There wasn’t much fanfare inside the offices of Ohio Academic Resources Network, or OARNet. In fact, it looked like a generic meeting was going on -- Gov. John Kasich standing before a group of administration officials, technicians and reporters, facing a monitor that showed a room full of equipment and wires.
KASICH: “Light the network, Paul.”
The governor gives the order to a technician in that room to connect some wires and unite the state’s academic institutions on a network that’s 10 times faster than it was a few seconds before.
UNIDENTIFIED SPEAKER #1: “Governor, the network is operational.”
With that, Ohio became the first state to launch a 100 gigabyte network statewide. And then, projected on the wall between the governor and the monitor -- nine video links pop up simultaneously from universities all across the state.
KASICH: “Why don’t we hear from Portsmouth first? Southern Ohio, we’re thrilled to have you involved.”
UNIDENTIFIED SPEAKER #2: “And Governor, we’re thrilled to be part of this process....”
The governor made his way around the grid of video links, talking to the two people in each of the nine cities – from Cleveland to Athens to Dayton to Akron. One in each city was a university professor, and the other a business owner or an academic with business expertise, to highlight how the state hopes this new 100 gigabytes-per-second network will be used. The universities say the network helps bring researchers together and could get intellectual property developed in them out into the economy. Frank Calzonetti is with the University of Toledo.
CALZONETTI: “We see that this enhanced capability will allow us to increase our research and educational collaboration with other universities throughout Ohio and throughout the world, and increase our ability to interact with business as well.”
The business leaders talked about how the high-speed network can help share big packets of data such as medical imaging, video simulations, and other information that can benefit manufacturing, data mining and analytics, alternative energy development, consumer products and medicine. Tom Lange is with Proctor and Gamble in Cincinnati.
LANGE: “This data highway speed boost is a big win for Ohio, and it puts us on the 21st century digital highway. It’s going to help big businesses like P&G, but mid-size and small firms developing as well.”
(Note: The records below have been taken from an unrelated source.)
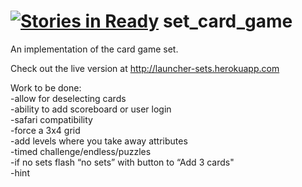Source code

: [![Stories in Ready](https://badge.waffle.io/firechicago/set_card_game.png?label=ready&title=Ready)](https://waffle.io/firechicago/set_card_game)
set_card_game
=============

An implementation of the card game set.

Check out the live version at http://launcher-sets.herokuapp.com

Work to be done:<br>
-allow for deselecting cards<br>
-ability to add scoreboard or user login<br>
-safari compatibility<br>
-force a 3x4 grid<br>
-add levels where you take away attributes<br>
-timed challenge/endless/puzzles<br>
-if no sets flash “no sets” with button to “Add 3 cards"<br>
-hint<br>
The network doesn’t just link the universities to each other -- they’re also hooked up with Internet2, a high speed nationwide network. Businesses would have to partner with universities to get access to the network, which the state also plans to use as a tool to lure more business to Ohio. John Conley is the chief of educational technology with the Ohio Board of Regents, which oversees higher education, and he uses a roadway analogy to describe this super-fast superhighway.
CONLEY: “We’ve basically taken 71 and 70, and made it ten stories high. So we’ve made it all - you can pass so much traffic on that. And then as people build tributaries to it, think about where that branches. It’s almost like a tree. It just goes from there, just keeps branching.”
Despite the obvious advantages -- for example, the ability to download movies or send big batches of family pictures and videos in just seconds -- the average Ohioan won’t be able to access the network.
But Conley and others say Ohioans will benefit from improved products, more jobs and a better state economy. The state spent $13 million to upgrade the network, which officials had hoped to have up and running earlier this year, but the plan was delayed when the decision was made to expand it to Portsmouth and Wooster.